I saw some kids tentatively touch the water, but that was all. Given the fact that it was the height of summer, the water was deliciously cool and beckoned tantalisingly for some splashy water games if not an outright dive and swim, but yet no one went into the water. Everyone obediently stood at a reverent distance and just took photographs.

Curious, I asked the tourism official with us if there was perhaps a rule or law forbidding people to get into the water (although there were no signs to indicate so). Coming from Singapore and used to the No Fishing, No Swimming, No Feeding signs at Singapore reservoirs, I was half expecting something like this.

She looked a bit stymied at my question and then finally said slowly, “Well, there isn’t a rule, but Japanese people just don’t do this. We value and admire the water like this. We don’t like to dirty it.”

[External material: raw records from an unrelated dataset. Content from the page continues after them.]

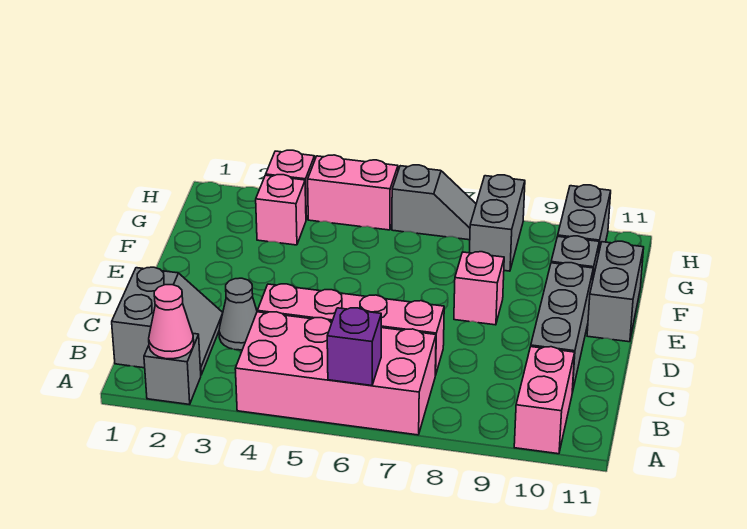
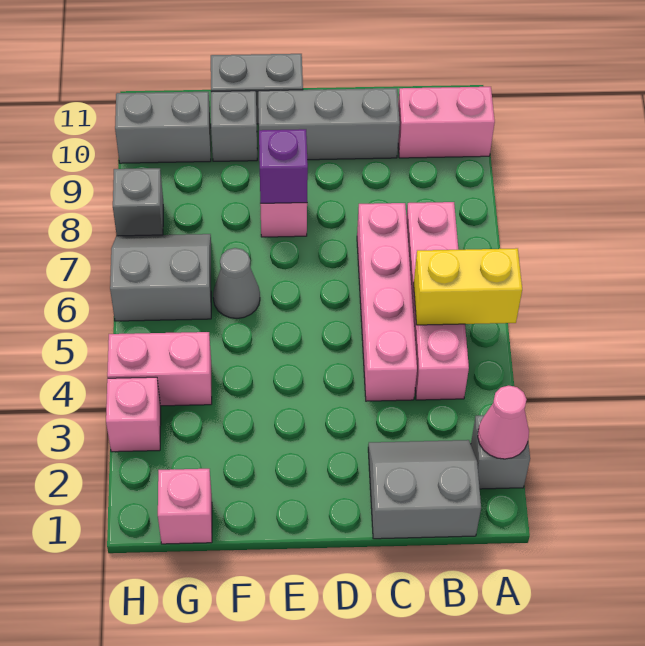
pink 2x4 brick [235,312,436,435] -> pink 1x4 brick [406,202,469,400]
none -> yellow 1x2 brick [414,248,522,325]
purple 1x1 brick [327,308,381,386] -> purple 1x1 brick moved to [259,129,308,203]
grey 1x1 cone [219,278,257,350] -> grey 1x1 cone moved to [213,248,260,318]
pink 1x1 brick [256,175,306,245] -> pink 1x1 brick moved to [158,469,212,544]
grey 1x2 brick [469,175,525,271] -> grey 1x1 brick [113,168,163,236]
pink 1x2 brick [308,155,398,230] -> pink 1x2 brick turned to [107,332,212,406]
grey 1x2 slope [392,165,476,240] -> grey 2x2 slope [110,234,211,321]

Yeah, I can see that is ONE way of admiring the water, but honestly, if this were a similar waterfall/river scenario anywhere else in the world, you’d have kids whooping it up in the water before you can finish saying “Oirase”. And why would that be wrong?

And yet.

When you look at Kota Tinggi in Johor for example, you’d see a waterfall where the water is sudsy no thanks to people who wash themselves, litter abounds and is caught in the roots of trees, in the undergrowth. Empty drink cans, cigarette butts and the like are scattered around, noisy kids in clingy wet t-shirts make a racket and let’s not even mention the spitting and peeing that goes on in the water! I went there once and never went back. The gunk just got to me. I could not bring myself to even get in the water.

Oirase stream is pristine simply because the custodians of the land, the Japanese, take so much pride in it. They respect it too much to despoil it with litter etc. Perhaps it is also the familiar mindset of community before self that the Japanese are known for, that give them due consideration not only for the land, but for other users – that they too, and generations after – may be able to enjoy and marvel at the beauty of the space.

This though I feel, is the other extreme. How do you enjoy nature by just looking? Whether you kayak in a bay, hike up a mountain or swim in a lake or river, nothing beats getting in there and just enjoying the gift nature provides. Standing, observing and taking pictures seems like such a cold, clinical approach.

Perhaps what is needed is a happy balance between restraint and abandonment.

Splash or get a quick dip by all means, but respect the the water and the land by not littering or carelessly using it as bathroom or toilet. Respect the space of others. Maybe then one can still dangle a toe in the Oirase stream without feeling a twinge of guilt and perhaps only when some Japanese-style restraint and consideration are practised in Kota Tinggi can the waterfall return to its less polluted origins.